Meta Janssen-Kucz: Rede zum Abschlussbericht der Enquetekommission zur Verbesserung des Kinderschutzes und zur Verhinderung von Missbrauch und sexueller Gewalt an Kindern

Rede Top 7: Enquetekommission zur Verbesserung des Kinderschutzes und zur Verhinderung von Missbrauch und sexueller Gewalt an Kindern

- Es gilt das gesprochene Wort -

Anrede,

in jeder Schulklasse sind Schätzungen zufolge im Durchschnitt zwei Kinder von sexualisierter Gewalt betroffen. Zwei Kinder, die auf die Hilfe von Erwachsenen angewiesen sind.

Zwei Kinder, die darauf angewiesen sind, dass es ein funktionierendes Hilfesystem gibt. Zwei Kinder, die im Schnitt mit acht Erwachsenen Kontakt haben, bis sie Hilfe finden.

Am Landgericht Frankfurt läuft gerade der Prozess gegen die Gründer der Darknet-Plattform Boystown, die bis zu ihrer Stilllegung durch das Bundeskriminalamt rund 400.000 Mitglieder und über eine Million Beiträge mit kinderpornografischem Inhalt hatte.

Sexualisierte Gewalt an Kindern ist somit nicht das Randphänomen, für das es häufig gehalten wird.

Sie ist für viele Kinder in diesem Land schmerzhafte Realität.

========

(Aufgaben)
**1)** Geben Sie an, wie viele Mitglieder die Darknet-Plattform Boystown laut der Rede zum Kinderschutz bis zu ihrer Stilllegung hatte.
**2)** Führen Sie die Rede zum Kinderschutz nach ihrem letzten Satz weiter.
Die Zeilen darunter spielen hierfür keine Rolle.

Extrahierte Textdaten der Seite:
========

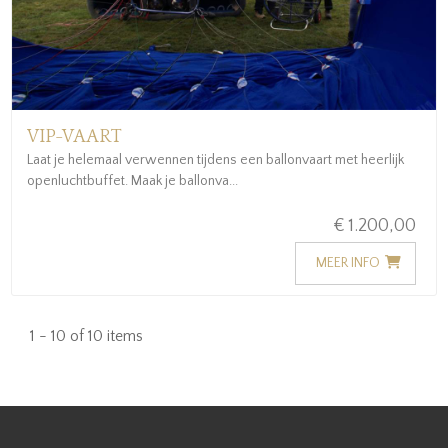
VIP-VAART
Laat je helemaal verwennen tijdens een ballonvaart met heerlijk
openluchtbuffet. Maak je ballonva...
€ 1.200,00
MEER INFO
1 - 10 of 10 items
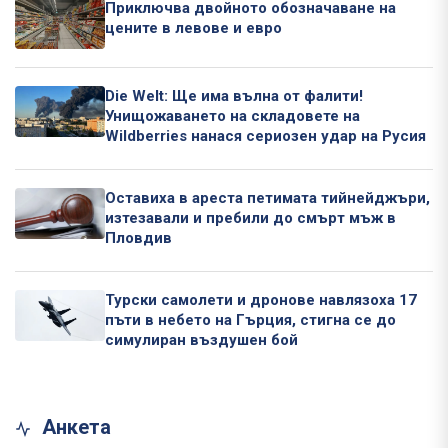
Приключва двойното обозначаване на
цените в левове и евро
Die Welt: Ще има вълна от фалити!
Унищожаването на складовете на
Wildberries нанася сериозен удар на Русия
Оставиха в ареста петимата тийнейджъри,
изтезавали и пребили до смърт мъж в
Пловдив
Турски самолети и дронове навлязоха 17
пъти в небето на Гърция, стигна се до
симулиран въздушен бой
Анкета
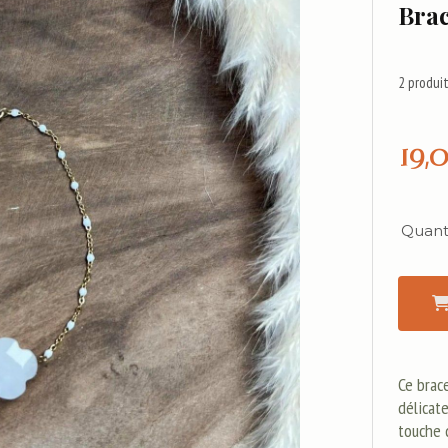
Brac
2
produit
19,
Quanti
Ce brac
délicat
touche 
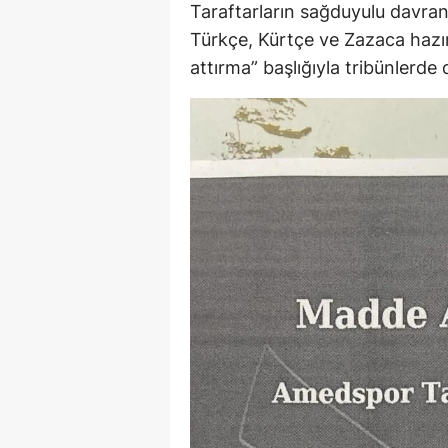
Taraftarların sağduyulu davr
Türkçe, Kürtçe ve Zazaca hazı
attırma” başlığıyla tribünlerde 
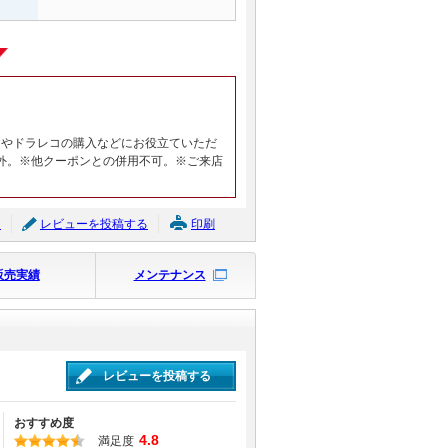
ヤやドラレコの購入などにお役立ていただ
外。※他クーポンとの併用不可。※ご来店
ジ
レビューを投稿する
印刷
販売実績
メンテナンス
レビューを投稿する
おすすめ度
4.8
満足度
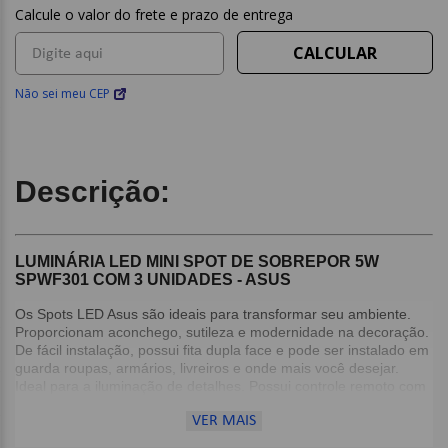
Não sei meu CEP
Descrição:
LUMINÁRIA LED MINI SPOT DE SOBREPOR 5W
SPWF301 COM 3 UNIDADES - ASUS
Os Spots LED Asus são ideais para transformar seu ambiente.
Proporcionam aconchego, sutileza e modernidade na decoração.
De fácil instalação, possui fita dupla face e pode ser instalado em
guarda roupas, armários, livreiros e onde mais você desejar.
Ideal para a iluminação de detalhes. Possui controle remoto com
função de liga, desliga e timer para desligamento.
VER MAIS
Detalhes:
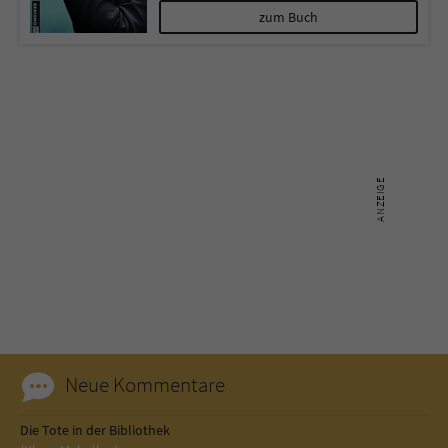
zum Buch
Neue Kommentare
Die Tote in der Bibliothek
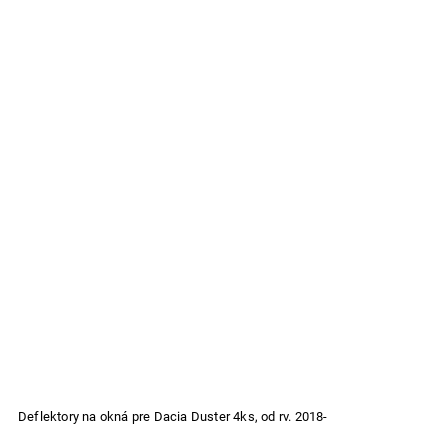
Deflektory na okná pre Dacia Duster 4ks, od rv. 2018-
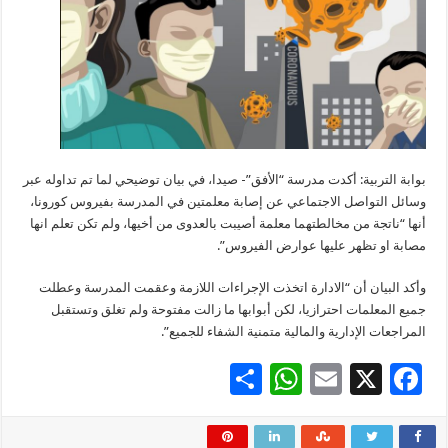
بوابة التربية: أكدت مدرسة “الأفق”- صيدا، في بيان توضيحي لما تم تداوله عبر
وسائل التواصل الاجتماعي عن إصابة معلمتين في المدرسة بفيروس كورونا،
أنها “ناتجة من مخالطتهما معلمة أصيبت بالعدوى من أخيها، ولم تكن تعلم انها
مصابة او تظهر عليها عوارض الفيروس”.
وأكد البيان أن “الادارة اتخذت الإجراءات اللازمة وعقمت المدرسة وعطلت
جميع المعلمات احترازيا، لكن أبوابها ما زالت مفتوحة ولم تغلق وتستقبل
المراجعات الإدارية والمالية متمنية الشفاء للجميع”.
S
W
E
X
F
h
h
m
ac
ar
at
ai
e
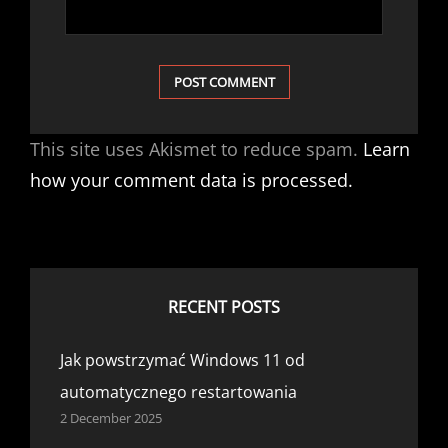
This site uses Akismet to reduce spam.
Learn
how your comment data is processed.
RECENT POSTS
Jak powstrzymać Windows 11 od
automatycznego restartowania
2 December 2025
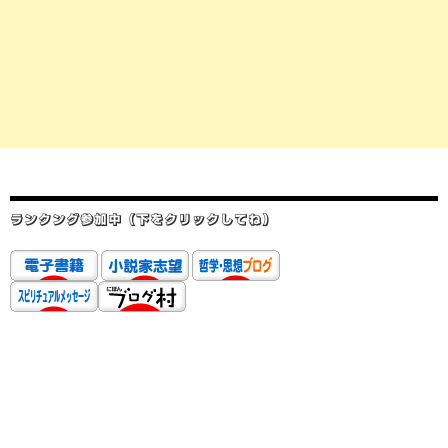
ランクング参加中（下をクリックしてね）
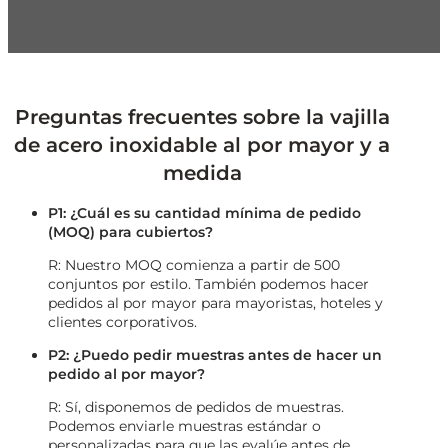
Preguntas frecuentes sobre la vajilla
de acero inoxidable al por mayor y a
medida
P1: ¿Cuál es su cantidad mínima de pedido
(MOQ) para cubiertos?
R: Nuestro MOQ comienza a partir de 500
conjuntos por estilo. También podemos hacer
pedidos al por mayor para mayoristas, hoteles y
clientes corporativos.
P2: ¿Puedo pedir muestras antes de hacer un
pedido al por mayor?
R: Sí, disponemos de pedidos de muestras.
Podemos enviarle muestras estándar o
personalizadas para que las evalúe antes de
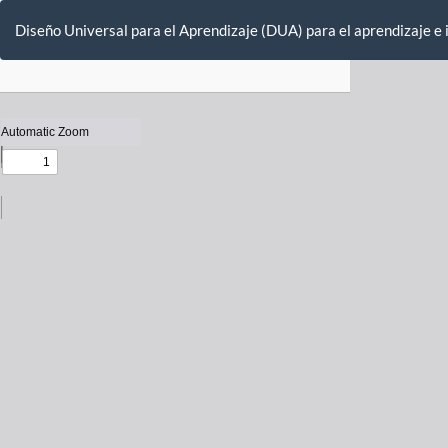
Return
to
Diseño Universal para el Aprendizaje (DUA) para el aprendizaje e 
Issue
Details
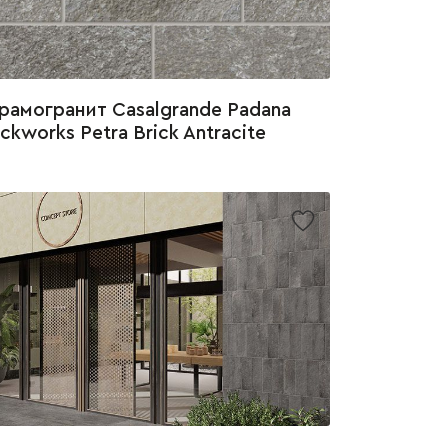
рамогранит Casalgrande Padana
ickworks Petra Brick Antracite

========

(Lösungen)
**1)** Rund 400.000 Mitglieder.

**2)**
Die Enquete-Kommission hat sich selbst einen sehr breiten Arbeitsauftrag erteilt. Und das war eine gute Entscheidung. Denn wenn wir jetzt in den Abschlussbericht gucken, sehen wir, dass wir in nahezu allen gesellschaftlichen Bereichen noch Möglichkeiten haben, Kinder besser als bisher zu schützen, sie zu stärken und ihnen ein gutes Aufwachsen zu ermöglichen.

Wenn es um sexualisierte Gewalt an Kindern und um Kinderpornografie geht, wird häufig als Erstes über Strafverschärfungen diskutiert. Wissenschaftlich ist der Nutzen von Strafverschärfungen – auch das ist eine Erkenntnis der Enquete-Kommission – mittlerweile eindeutig widerlegt. Aber klar ist, dass es nicht die eine ultimative Maßnahme gibt. Wenn wir Kinder in unserer Gesellschaft besser schützen wollen, müssen alle mit ran.

In Niedersachsen gibt es bereits sehr viele Angebote.       

Es gibt Kinderschutzzentren, Beratungsstellen, Fachkräfte für Kinderschutz; es gibt zahlreiche Projekte von „Mein Körper gehört mir“ bis „Ziggy zeigt Zähne“; es gibt haufenweise Ratgeber, Flyer, Informationsmaterial und vieles Weitere.

Was es jedoch nicht gibt, ist eine Strategie. Eine Strategie, die ein flächendeckendes, gut erreichbares und tragfähiges Hilfesystem in ganz Niedersachsen sicherstellt. Denn Täter (und manchmal auch Täterinnen) kennen die Lücken im Kinderschutz sehr genau und nutzen sie gezielt aus.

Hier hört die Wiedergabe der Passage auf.